I finally found an even better studio with a wonderfully creative artist, Rebecca Boatman, who was both genial and a straight-shooter. This time I explained up front that we were a low-budget film and that what I offered would be a final sum, so she should tell me at the outset if it wouldn’t be acceptable. She was enthusiastic about participating in the art of it all, and was willing to sculpt a special piece for the lead character. And her studio was beautiful.
(One of my great regrets is that the film didn’t include a shot of her professional kilns, which would have lent authenticity and value to the scene. I should have been much more assertive with the Director about what to shoot for B Roll.)
Although I located more than half of the filming sites myself, I give Angel credit for finding many as well when he later came to Dallas. And in some cases, we collaborated.

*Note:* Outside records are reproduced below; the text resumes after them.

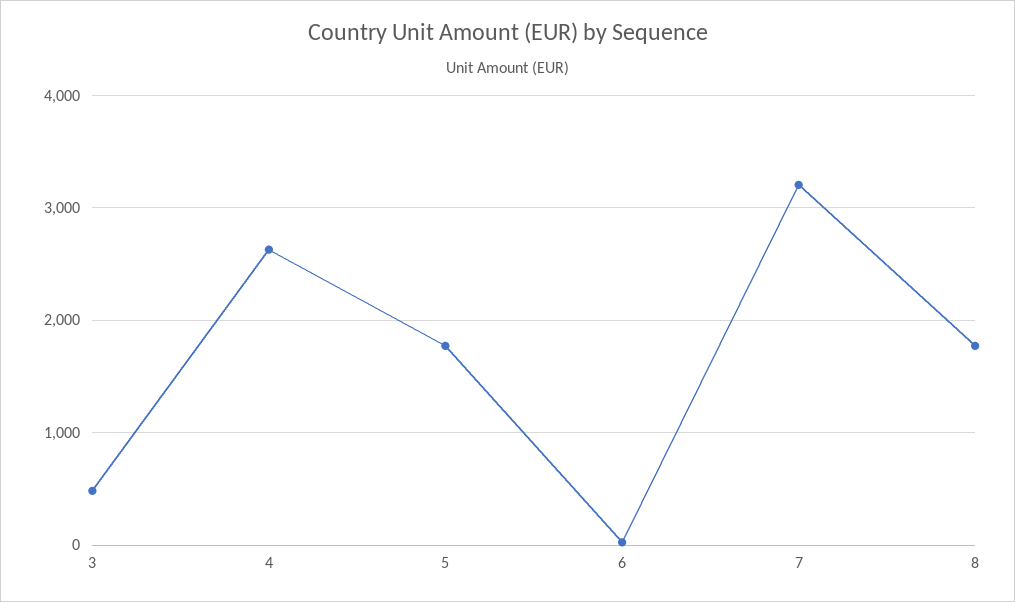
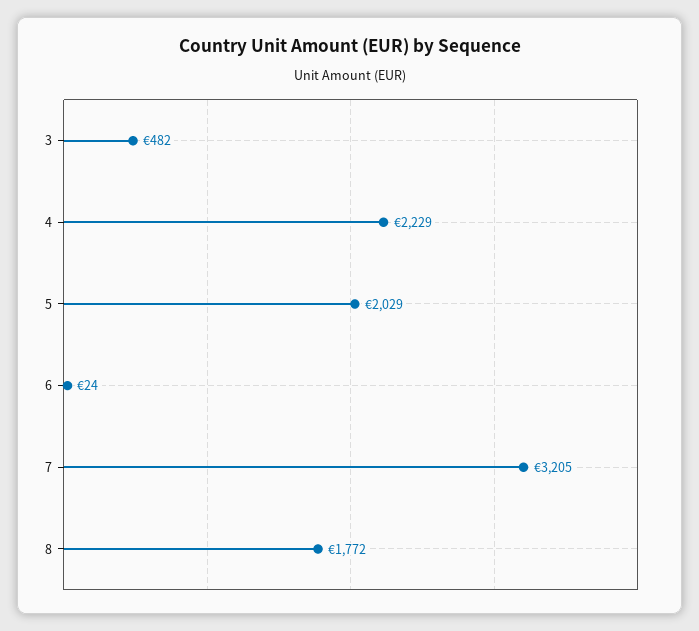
  {
    "3": 482,
-   "4": 2600,
+   "4": 2229,
-   "5": 1800,
+   "5": 2029,
    "6": 24,
    "7": 3205,
    "8": 1772
  }

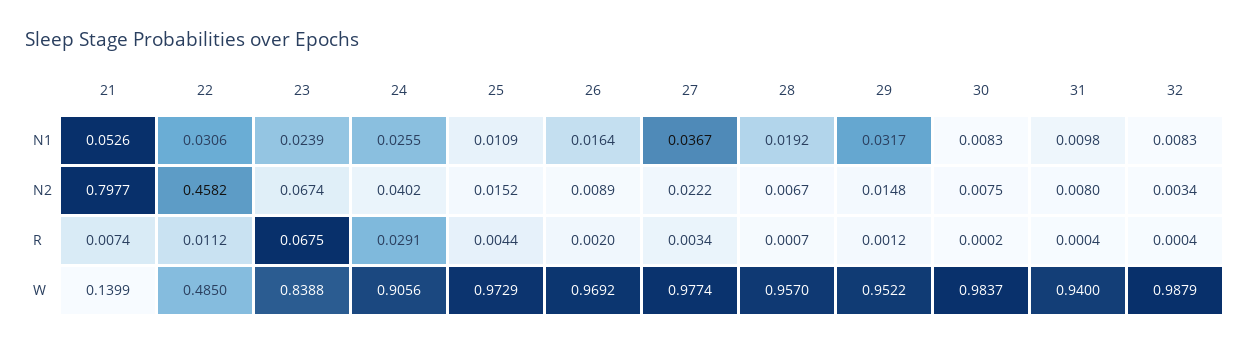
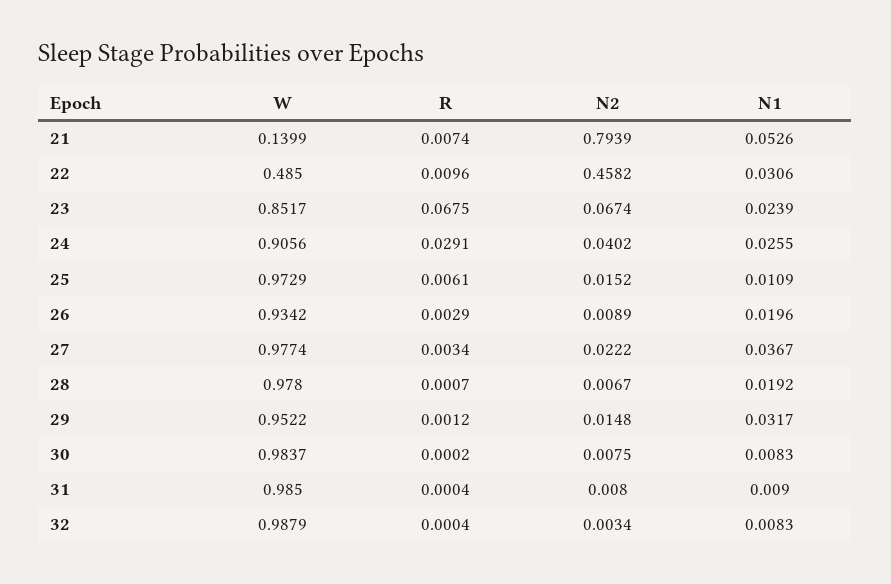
  {
    "21": {
      "N1": 0.0526,
-     "N2": 0.7977,
+     "N2": 0.7939,
      "R": 0.0074,
      "W": 0.1399
    },
    "22": {
      "N1": 0.0306,
      "N2": 0.4582,
-     "R": 0.0112,
+     "R": 0.0096,
      "W": 0.485
    },
    "23": {
      "N1": 0.0239,
      "N2": 0.0674,
      "R": 0.0675,
-     "W": 0.8388
+     "W": 0.8517
    },
    "24": {
      "N1": 0.0255,
      "N2": 0.0402,
      "R": 0.0291,
      "W": 0.9056
    },
    "25": {
      "N1": 0.0109,
      "N2": 0.0152,
-     "R": 0.0044,
+     "R": 0.0061,
      "W": 0.9729
    },
    "26": {
-     "N1": 0.0164,
+     "N1": 0.0196,
      "N2": 0.0089,
-     "R": 0.002,
+     "R": 0.0029,
-     "W": 0.9692
+     "W": 0.9342
    },
    "27": {
      "N1": 0.0367,
      "N2": 0.0222,
      "R": 0.0034,
      "W": 0.9774
    },
    "28": {
      "N1": 0.0192,
      "N2": 0.0067,
      "R": 0.0007,
-     "W": 0.957
+     "W": 0.978
    },
    "29": {
      "N1": 0.0317,
      "N2": 0.0148,
      "R": 0.0012,
      "W": 0.9522
    },
    "30": {
      "N1": 0.0083,
      "N2": 0.0075,
      "R": 0.0002,
      "W": 0.9837
    },
    "31": {
-     "N1": 0.0098,
+     "N1": 0.009,
      "N2": 0.008,
      "R": 0.0004,
-     "W": 0.94
+     "W": 0.985
    },
    "32": {
      "N1": 0.0083,
      "N2": 0.0034,
      "R": 0.0004,
      "W": 0.9879
    }
  }

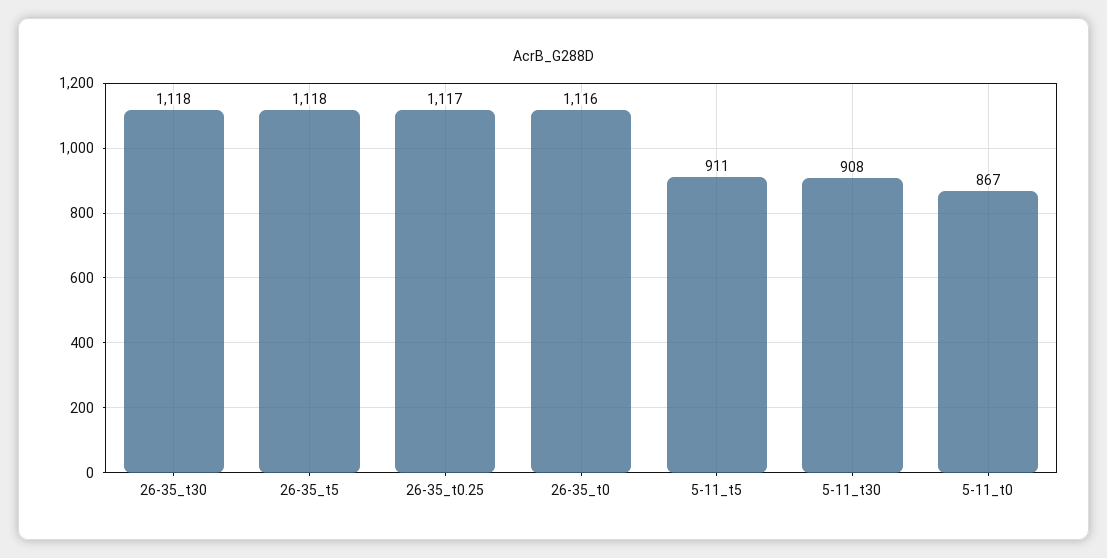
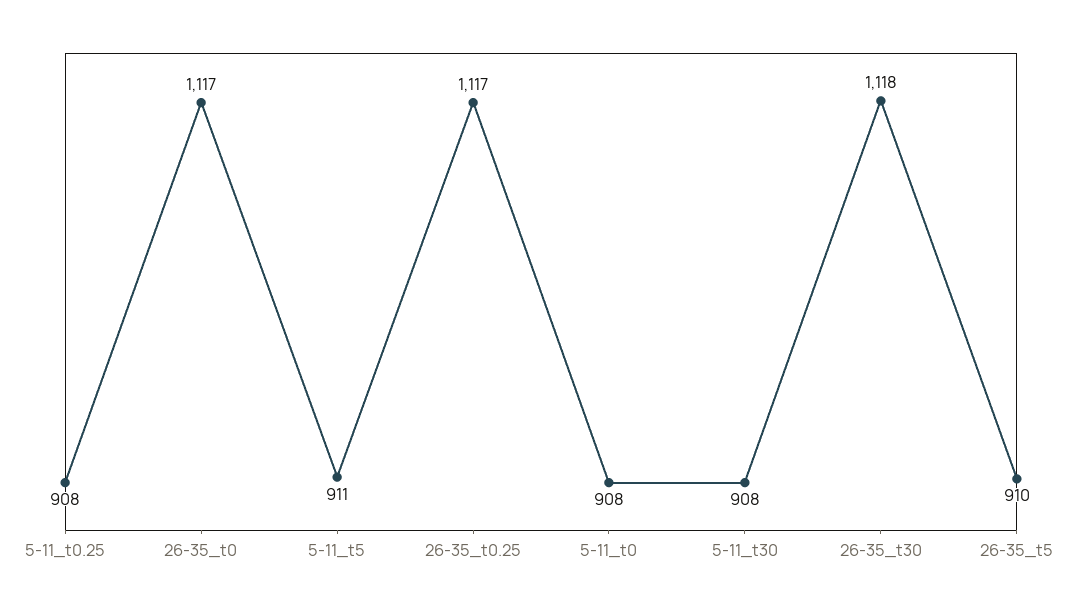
  {
    "26-35_t30": 1118,
-   "26-35_t5": 1118,
+   "26-35_t5": 910,
    "26-35_t0.25": 1117,
-   "26-35_t0": 1116,
+   "26-35_t0": 1117,
    "5-11_t5": 911,
    "5-11_t30": 908,
-   "5-11_t0": 867
+   "5-11_t0": 908,
+   "5-11_t0.25": 908
  }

There are not that many gun stores in Dallas that are film worthy. I had visited them all and found 3 that would work and whose owners were open to the idea. When Angel arrived in April, we went together to pick one of them. Angel thought one was too small and located too far away. We liked the second one best, but they wanted several thousand dollars for just part of a day (they’d been previously paid a high sum when Walker Texas Ranger had filmed there). The third was my favorite, so I was glad it worked out.
In all, I drove almost 2000 miles around Dallas to find appropriate locations for filming. I was glad that I started early because it took 5 months to find most of the sites.